Das Anstoßen an ein Mofa macht sich auf Grund des großen Masseunterschiedes nicht durch einen Stoß bemerkbar, sondern durch die Erhöhung des Fahrwiderstandes. Diese Fahrwiderstanderhöhung blieb bei allen Versuchen, bei denen eine Berührung PKW-Mofa unterblieb, unbemerkt.

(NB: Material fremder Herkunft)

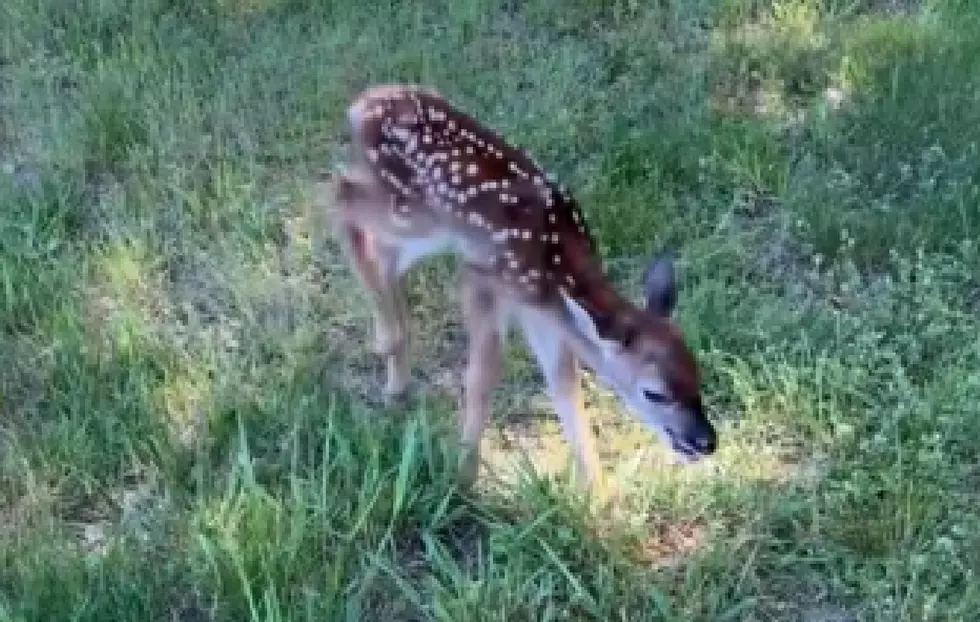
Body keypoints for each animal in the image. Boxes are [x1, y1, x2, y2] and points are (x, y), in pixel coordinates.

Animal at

Da vom stoßenden PKW kein Schaden bekannt ist und auch keine Fotos vorliegen, ist unter Zugrundelegung der vorstehend kurz beschriebenen Anstoßversuche, aus technischer Sicht der Nachweis einer sicheren Wahrnehmung des gegenständlichen Anstoßes, als Stoßgeräusch oder über eine merkbare Erhöhung des Fahrwiderstandes nicht zu führen.

In Bezug auf eine mögliche optische Wahrnehmbarkeit kann keine Aussage getroffen werden, da dazu die Fahrzeugpositionen bzw die Anstoßstellung genau bekannt sein müßten."

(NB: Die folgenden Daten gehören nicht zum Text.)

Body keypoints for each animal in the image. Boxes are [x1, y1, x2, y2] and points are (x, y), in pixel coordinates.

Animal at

Das oa Gutachten ist schlüssig und nachvollziehbar. Es war daher der Entscheidung zugrunde zu legen.

 

In ihrer abschließenden Stellungnahme vom 21.10.2003 zum oa Gutachten brachte die Bw vor, weder eine Fahrwiderstandserhöhung bemerkt, noch ein Kollisionsgeräusch wahrgenommen zu haben. Die Fenster ihres Fahrzeuges seien jedenfalls alle geschlossen gewesen. Auch aus Gründen der Außentemperatur hätte keine Veranlassung bestanden, etwa ein Fahrzeugfenster zu öffnen. An ihrem Fahrzeug selbst sei überhaupt keine Beschädigung festzustellen gewesen, dies sei auch durch die Beschädigungen am Mofa schlüssig nachvollziehbar. Es seien ausschließlich Beschädigungen auf der rechten Mopedseite dokumentiert, wobei ein Bruch der Halterung des rechten Außenspiegels und eine Abschürfung des Schriftzuges im Bereich des Seitenteiles rechts schlüssig nur vom Kontakt des Mofas mit dem Rauhasphalt stammen können. Die Berührung zwischen ihrem Fahrzeug und Mofa habe daher an der linken Seite des Mofas stattgefunden, wo auch keine Beschädigungen am Mofa selbst dokumentiert seien. Dies passe auch schlüssig zu ihrer Angabe, dass am Heck ihres Fahrzeuges keine Beschädigungen entstanden seien.

 

Das oa Sachverständigengutachten korrespondiert mit den Angaben der Bw, sie hätte den Anstoß nicht wahrgenommen. Mangels Erfüllung der subjektiven Tatseite war daher spruchgemäß zu entscheiden.

 

 

4. Die Kostenentscheidung ist gesetzlich begründet.
 
 
 

Rechtsmittelbelehrung:
Gegen diesen Bescheid ist kein ordentliches Rechtsmittel zulässig.
 

Hinweis:

Gegen diesen Bescheid kann innerhalb von sechs Wochen ab seiner Zustellung eine Beschwerde an den Verfassungsgerichtshof und/oder an den Verwaltungsgerichtshof erhoben werden; diese muss - von gesetzlichen Ausnahmen abgesehen - jeweils von einem Rechtsanwalt unterschrieben sein. Für jede dieser Beschwerden ist eine Gebühr von 180 Euro zu entrichten.